Pictures of the original butcher shop including David Javitch can be seen on the 2nd floor of the Giant store on Linglestown Road in Harrisburg.

One of our most interesting Seder's took place in Johannesburg South Africa in 1998. We were attending a consulting actuaries meeting in Capetown and made arrangements with a friend from Chicago to be invited to a Seder at the home of a South African actuary who was president of his insurance company.

There were 30 people in the dining room and most of them asked questions of the adult son who was studying Torah in Capetown. Three hours of questions were finally over and dinner was served by four black servants who filled a 30-foot credenza with everything in food you could imagine. It turns out the host's 95-year-old mother had made all the food two days before the dinner we ate, and another dinner for the second Seder, which was set up in the living room. She then travelled to Australia to do the same for her other son and his two Seders.

But let’s go to why we wanted to use the Food Fair Haggadah. When we first used it we asked each person to sign the inside cover with his or her name and the date. In the two we used for this Seder, the first names were Wendy Samet 1980 (daughter  of Bob and Lois, our good friends) and Maurice Rapoport 1981   ( Gail's father).

The last names were Susan Levenson and her husband Josh (good friends of Alan and Cathy Siegel in LA). Some other surnames include Berlin, Neipris, Glick, Praisman, Ryan, Yaverbaum, Lock, Aronson, Kushner, Novack, Goldberger, Ormont, and Siegel.

You can see the Haggadahs were moved to Los Angeles and the Seders were held at Alan and Cathy Siegel's home. Their Seders totaled about 30 guests, included their friends, two Catholic couples who came every year, also Isaacman  cousins,  Bernstein relatives, and Cramer cousins. There were ages from one year to octogenarian, and Maddie the dog. Alan Siegel conducted the service and he found the Food Fair just too long for the crew he had. He found a 30-minute Haggadah, just the right length, and his wife Cathy pasted the photographs of  Food Fair front covers into the 30-minute version and everyone present added their signatures and dates to the existing signatures. For the year 2020, Gail and I added our signatures to the original two copies, bringing the years, 1980 to 2020, to 41 years.

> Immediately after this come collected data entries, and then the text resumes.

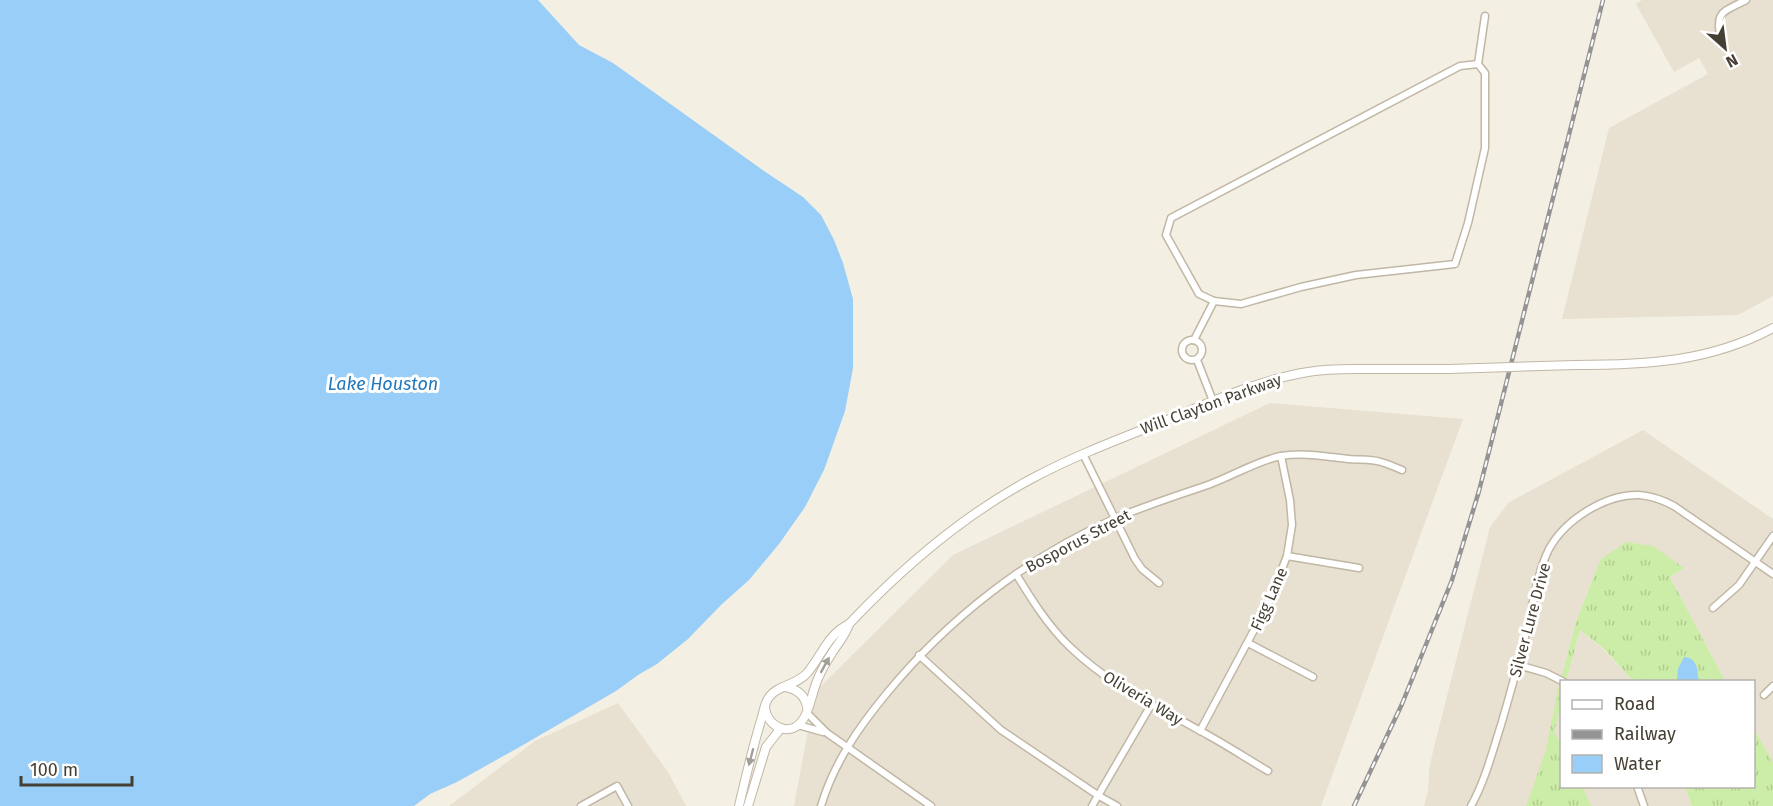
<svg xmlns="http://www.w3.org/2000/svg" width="1773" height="806" font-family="'Fira Sans',sans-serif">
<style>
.residential{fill:#e8e1d1}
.grass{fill:url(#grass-tufts)}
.water{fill:#98cef8}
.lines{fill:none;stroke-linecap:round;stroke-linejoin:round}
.minor-casing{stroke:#c0b7a5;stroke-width:9}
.tertiary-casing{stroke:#c0b7a5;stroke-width:10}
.minor{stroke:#fff;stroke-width:6}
.tertiary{stroke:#fff;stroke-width:8}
.rail-casing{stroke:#949494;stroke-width:4.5}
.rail{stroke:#fff;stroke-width:2;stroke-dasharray:7;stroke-linecap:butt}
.tertiary-bridge-casing{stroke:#c0b7a5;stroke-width:10;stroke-linecap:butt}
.tertiary-bridge{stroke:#fff;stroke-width:8}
.oneway{fill:#a29f99}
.labels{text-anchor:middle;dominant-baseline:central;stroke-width:6;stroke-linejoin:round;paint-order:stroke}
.street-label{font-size:16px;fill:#463f33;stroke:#fff}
.water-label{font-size:18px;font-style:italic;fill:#2178bd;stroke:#fff}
</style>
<defs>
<pattern id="grass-tufts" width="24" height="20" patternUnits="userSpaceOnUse" patternTransform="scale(1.5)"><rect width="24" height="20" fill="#cceda7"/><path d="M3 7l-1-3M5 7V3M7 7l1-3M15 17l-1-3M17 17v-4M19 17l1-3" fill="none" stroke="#b1cc90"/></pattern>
</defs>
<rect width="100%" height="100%" fill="#f4efe3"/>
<g class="residential">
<polygon points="1642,0 1773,0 1773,296 1738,315 1562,319 1609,128 1708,74 1699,58 1674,72 1636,4"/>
<polygon points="1270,403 1463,419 1321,806 794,806 815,692 953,555"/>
<polygon points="1643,430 1773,519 1773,762 1754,729 1754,682 1725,681 1670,577 1684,568 1600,560 1575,625 1563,676 1567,678 1580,630 1603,649 1633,681 1562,682 1562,786 1685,787 1692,806 1424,806 1428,791 1429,770 1433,751 1490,527 1508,503"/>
<polygon points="618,703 668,772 686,806 449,806 535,741"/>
</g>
<g class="grass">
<polygon points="1626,542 1653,546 1684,568 1670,577 1725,681 1633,681 1604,649 1580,630 1567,678 1562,676 1575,625 1600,560"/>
<polygon points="1559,685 1561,686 1561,705 1554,732 1561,743 1562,786 1583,787 1591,806 1526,806 1545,753"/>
<polygon points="1754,729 1773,762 1773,806 1692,806 1685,787 1754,786"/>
</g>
<g class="water">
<polygon points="0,0 538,0 579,45 613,63 764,171 803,197 821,215 834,240 843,263 853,299 853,368 845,411 824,470 805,507 779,544 749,580 721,605 688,639 657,664 638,675 616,691 523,745 457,782 430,794 414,806 0,806"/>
<path d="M 1684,657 C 1698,658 1697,670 1699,681 L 1677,681 L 1678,669 Z"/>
</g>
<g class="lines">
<g class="minor-casing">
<g id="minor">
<path d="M 1721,42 C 1716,11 1719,14 1746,0"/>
<polygon points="1478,64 1485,73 1485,148 1468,223 1455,264 1356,275 1301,287 1241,304 1214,301 1199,294 1166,235 1171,218 1460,66"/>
<polyline points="1478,64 1485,16"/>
<circle cx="1192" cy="350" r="10"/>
<polyline points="1194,340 1214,301"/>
<polyline points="1197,360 1213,401"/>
<polyline points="1083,454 1135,559 1142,569 1159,583"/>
<polyline points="1287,556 1359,568"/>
<path d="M 1016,574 C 1032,600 1048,626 1070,647 C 1114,689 1161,708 1213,738 C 1231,748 1249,760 1268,771"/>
<polyline points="1713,608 1739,585 1773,536"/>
<polyline points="1248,643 1313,677"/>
<polyline points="919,655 1001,730 1099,796 1117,806"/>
<polyline points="1518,665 1546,673 1564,682"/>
<polyline points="1764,695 1773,686"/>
<polyline points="807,713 827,733 931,806"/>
<polyline points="798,725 823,732"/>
<polyline points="1200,731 1269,602 1287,556 1292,525 1290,500 1281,456"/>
<polyline points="1637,786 1644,806"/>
<polyline points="581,806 617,786 628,806"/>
<path d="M 821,806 C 834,763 858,728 887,693 C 948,619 1027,557 1116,518 C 1145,506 1175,496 1205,486 C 1229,478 1258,460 1281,456 C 1303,452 1327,457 1349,459 C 1359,460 1371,459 1381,462 C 1388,464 1395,467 1402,470"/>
<polyline points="1092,806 1151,705"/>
<path d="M 1471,806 C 1485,781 1492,753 1501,725 C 1511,691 1520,658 1528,624 C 1534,599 1538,571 1549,549 C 1565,520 1605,494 1639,495 C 1652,496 1663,500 1674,506 L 1773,574"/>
</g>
</g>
<g class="tertiary-casing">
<g id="tertiary">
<path d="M 1575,365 C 1646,365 1710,362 1773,328"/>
<path d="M 785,687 C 797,689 805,695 807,707"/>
<path d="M 765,708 C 767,726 789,738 802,721 C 809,713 812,693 817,681 C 821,671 826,662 832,653 C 838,643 846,635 849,624"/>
<path d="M 739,806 C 746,776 753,746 762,717 C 764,710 765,701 770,696 C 778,685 798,685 808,672 C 822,655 828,634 849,624 C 903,567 963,515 1033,478 C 1076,455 1122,438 1167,420 C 1213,401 1259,380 1308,372 C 1329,368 1351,369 1372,369 C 1398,369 1424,369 1449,369"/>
<polyline points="748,806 766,747 781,728"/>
</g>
</g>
<use href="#minor" class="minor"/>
<use href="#tertiary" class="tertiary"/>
<g class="rail-casing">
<polyline id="rail" points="1354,806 1402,704 1452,580 1479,491 1603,0"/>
</g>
<use href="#rail" class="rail"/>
<g class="tertiary-bridge-casing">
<polyline id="tertiary-bridge" points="1449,369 1575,365"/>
</g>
<use href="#tertiary-bridge" class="tertiary-bridge"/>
</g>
<defs><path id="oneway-solid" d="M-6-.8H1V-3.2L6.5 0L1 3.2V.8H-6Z" transform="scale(1.5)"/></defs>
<g class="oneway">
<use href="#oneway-solid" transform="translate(825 665) rotate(-61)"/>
<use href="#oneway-solid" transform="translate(751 757) rotate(105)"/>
</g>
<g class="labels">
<g class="street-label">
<text transform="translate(1211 404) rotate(-20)">Will Clayton Parkway</text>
<text transform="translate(1078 541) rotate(-28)">Bosporus Street</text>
<text transform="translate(1269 599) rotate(-66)">Figg Lane</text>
<text transform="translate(1530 620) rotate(-75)">Silver Lure Drive</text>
<text transform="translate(1143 698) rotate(31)">Oliveria Way</text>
</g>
<g class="water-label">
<text x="383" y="384">Lake Houston</text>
</g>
</g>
<rect x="1560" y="680" width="195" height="108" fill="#ffffff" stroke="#b5b2ad" stroke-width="1.5"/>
<rect x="1572" y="700" width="30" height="9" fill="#ffffff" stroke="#b5b2ad" stroke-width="1.5"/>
<text x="1614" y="710" font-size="18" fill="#463f33">Road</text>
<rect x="1572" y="730" width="30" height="9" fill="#949494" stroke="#b5b2ad" stroke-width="1.5"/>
<text x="1614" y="740" font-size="18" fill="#463f33">Railway</text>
<rect x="1572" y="755" width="30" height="18" fill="#98cef8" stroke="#b5b2ad" stroke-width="1.5"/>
<text x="1614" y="770" font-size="18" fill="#463f33">Water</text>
<g transform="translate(1725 48) rotate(152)" stroke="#ffffff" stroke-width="4.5" paint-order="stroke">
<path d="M0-4.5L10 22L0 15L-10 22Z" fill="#463f33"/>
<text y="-9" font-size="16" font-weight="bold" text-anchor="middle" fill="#463f33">N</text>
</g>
<path d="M21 776v9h111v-9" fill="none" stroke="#463f33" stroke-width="3"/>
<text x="30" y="776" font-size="18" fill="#463f33" stroke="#ffffff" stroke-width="4.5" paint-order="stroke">100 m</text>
</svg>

We enjoyed using the full English-Hebrew version, sang the songs, opened the door for Elijah and ate the afikoman.

It was a delightful evening and brought back wonderful memories of the persons who had joined us, some deceased, some living elsewhere, and some still close friends.  We hope you enjoyed this year’s Seder and found some of the history of Jewish people operating grocery businesses in Central Pennsylvania of interest. I apologize if there were any errors.